— Où vas-tu donc comme cela? me dit-il.
— Je vas en condition dans un pays que je ne connais pas. Faites- moi donc monter sur votre chariot!
— Tu n'es pas trop laide, toi! Est-ce que ça te fâche quand on te le dit?
— Mais non, répondis-je avec une effronterie d'autant mieux jouée que j'y portais plus d'innocence.
Il piqua son cheval et alla dire au conducteur de la voiture d'arrêter. Il échangea quelques mots avec lui, me fit monter sur la banquette qui servait de siège, et je l'entendis qui disait aux autres cavaliers:
— C'est une réquisition!
Et les autres de rire, et moi de trembler.

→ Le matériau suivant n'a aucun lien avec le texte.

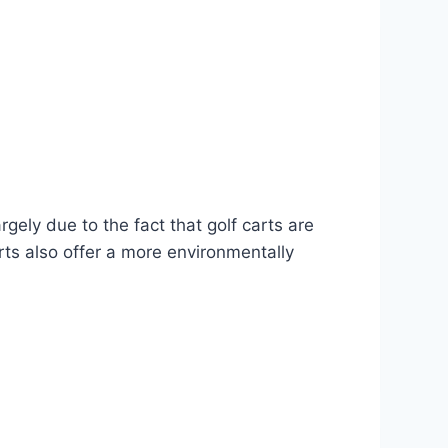
rgely due to the fact that golf carts are
rts also offer a more environmentally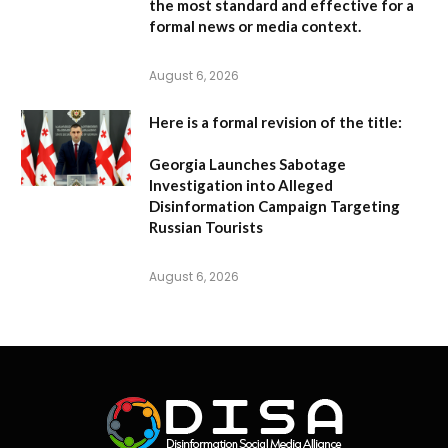
the most standard and effective for a
formal news or media context.
August 6, 2026
Here is a formal revision of the title:
Georgia Launches Sabotage
Investigation into Alleged
Disinformation Campaign Targeting
Russian Tourists
August 6, 2026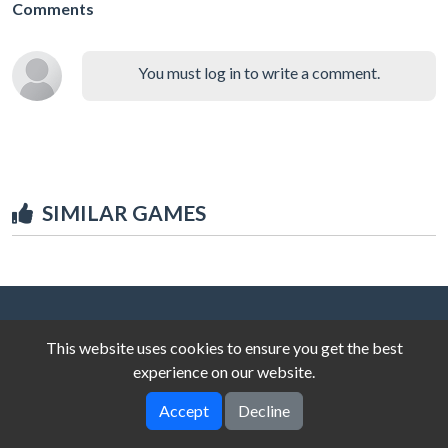
Comments
You must log in to write a comment.
SIMILAR GAMES
This website uses cookies to ensure you get the best
experience on our website.
Accept
Decline
© 2025 unblocked-games.top
V-2.0.0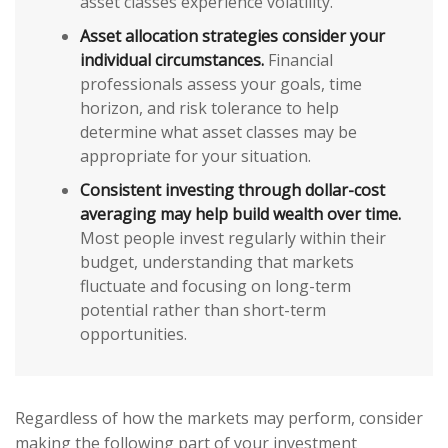
asset classes experience volatility.
Asset allocation strategies consider your
individual circumstances.
Financial
professionals assess your goals, time
horizon, and risk tolerance to help
determine what asset classes may be
appropriate for your situation.
Consistent investing through dollar-cost
averaging may help build wealth over time.
Most people invest regularly within their
budget, understanding that markets
fluctuate and focusing on long-term
potential rather than short-term
opportunities.
Regardless of how the markets may perform, consider
making the following part of your investment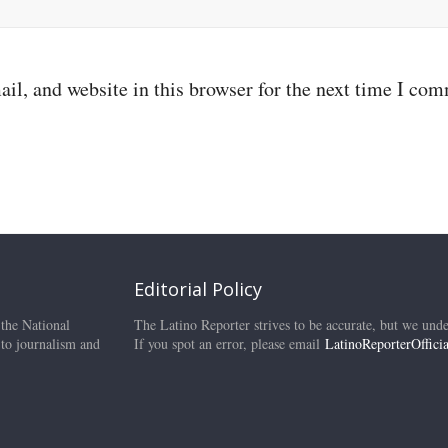
il, and website in this browser for the next time I co
Editorial Policy
 the National
The Latino Reporter strives to be accurate, but we unde
 to journalism and
If you spot an error, please email
LatinoReporterOffic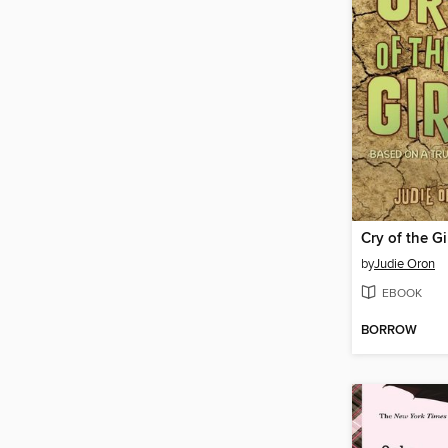
Cry of the Gi
by
Judie Oron
EBOOK
BORROW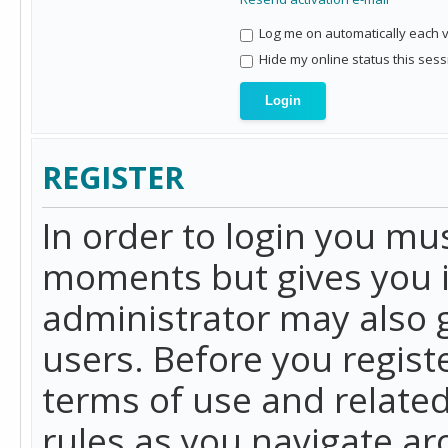
Log me on automatically each vi
Hide my online status this sess
REGISTER
In order to login you mu
moments but gives you i
administrator may also g
users. Before you regist
terms of use and related
rules as you navigate a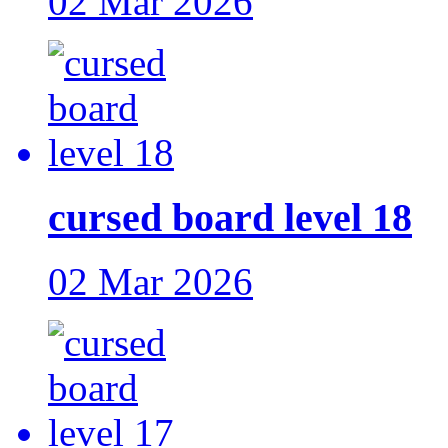
02 Mar 2026
cursed board level 18
02 Mar 2026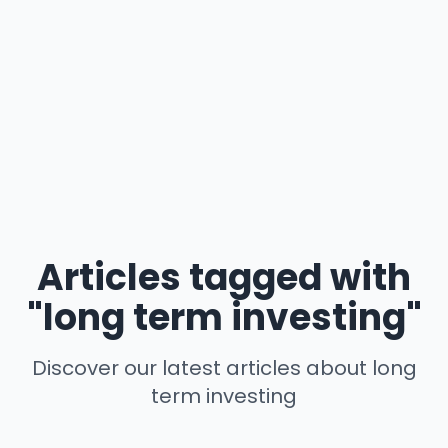
Articles tagged with
"long term investing"
Discover our latest articles about long
term investing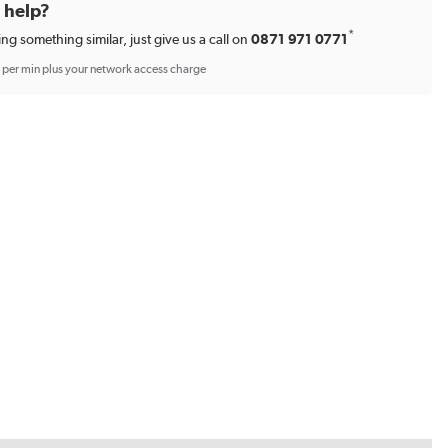
d help?
*
ing something similar, just give us a call on
0871 971 0771
p per min plus your network access charge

— N'importe, pensais-je, je suis là, je voyage avec Émilien, je saurai où il va, comment on le traite, et, si ces gens veulent m'insulter, je saurai bien prendre la fuite en quelque endroit favorable.

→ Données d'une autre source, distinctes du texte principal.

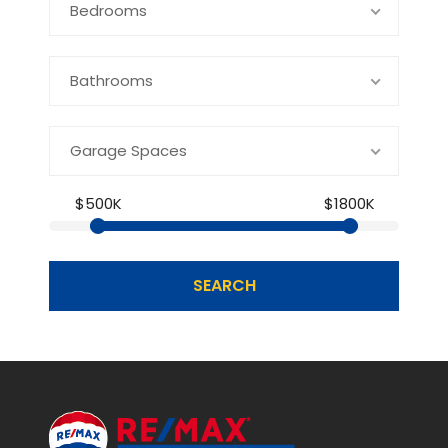
Bedrooms
Bathrooms
Garage Spaces
$500K
$1800K
SEARCH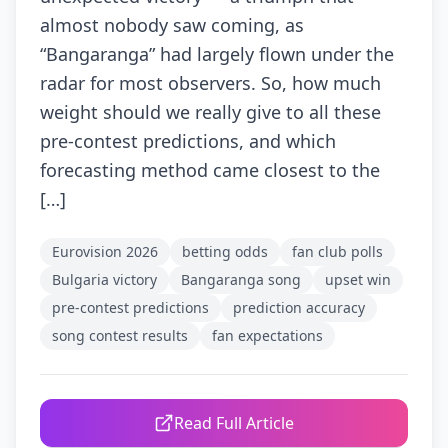
almost nobody saw coming, as
“Bangaranga” had largely flown under the
radar for most observers. So, how much
weight should we really give to all these
pre-contest predictions, and which
forecasting method came closest to the
[…]
Eurovision 2026
betting odds
fan club polls
Bulgaria victory
Bangaranga song
upset win
pre-contest predictions
prediction accuracy
song contest results
fan expectations
Read Full Article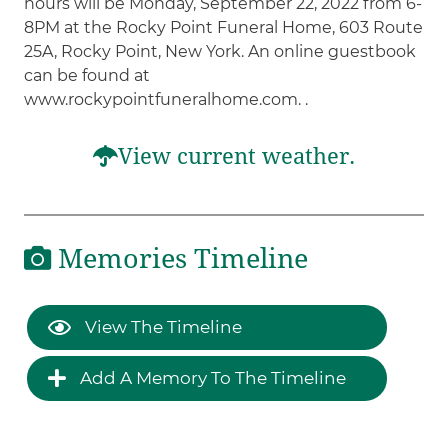
hours will be Monday, September 22, 2022 from 6-
8PM at the Rocky Point Funeral Home, 603 Route
25A, Rocky Point, New York. An online guestbook
can be found at
www.rockypointfuneralhome.com. .
View current weather.
Memories Timeline
View The Timeline
Add A Memory To The Timeline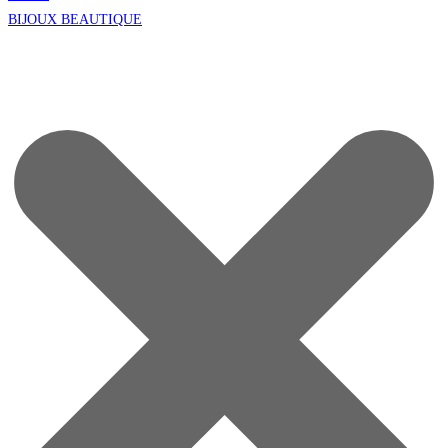
BIJOUX BEAUTIQUE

Le conducteur était un gros, à barbe grisonnante, le teint rouge, l'air doux. Il ne demandait qu'à causer. En moins d'une heure, je sus qu'il était le conducteur de la diligence, mais qu'on l'avait requis pour mener les prisonniers, et que c'était Baptiste, son neveu, premier garçon d'écurie, qui conduisait la diligence ce jour-là. Il ne savait pas le nom des prisonniers, cela lui était parfaitement égal.

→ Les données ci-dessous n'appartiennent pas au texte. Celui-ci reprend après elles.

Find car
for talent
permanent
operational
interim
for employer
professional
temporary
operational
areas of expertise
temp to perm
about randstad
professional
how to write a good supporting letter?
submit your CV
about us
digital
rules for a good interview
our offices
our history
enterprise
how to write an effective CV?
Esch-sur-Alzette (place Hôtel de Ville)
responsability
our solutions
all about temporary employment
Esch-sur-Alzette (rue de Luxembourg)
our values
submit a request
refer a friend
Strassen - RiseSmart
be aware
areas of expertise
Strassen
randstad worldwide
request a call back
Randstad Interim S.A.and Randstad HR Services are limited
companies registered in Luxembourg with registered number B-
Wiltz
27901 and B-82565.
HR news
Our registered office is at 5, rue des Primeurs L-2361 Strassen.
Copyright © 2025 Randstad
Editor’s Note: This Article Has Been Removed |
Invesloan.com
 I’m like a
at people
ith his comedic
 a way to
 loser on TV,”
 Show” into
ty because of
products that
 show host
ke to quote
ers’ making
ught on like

— Moi, disait-il, la république, la monarchie, les blancs, les rouges, les tricolores, tout ça, je n'y comprends rien. Je connais mes chevaux et les auberges où l'eau-de-vie est bonne, il ne faut pas m'en demander plus. Quand le gouvernement me commande, je suis pour obéir. Avec moi, le plus fort, celui qui paye a toujours raison.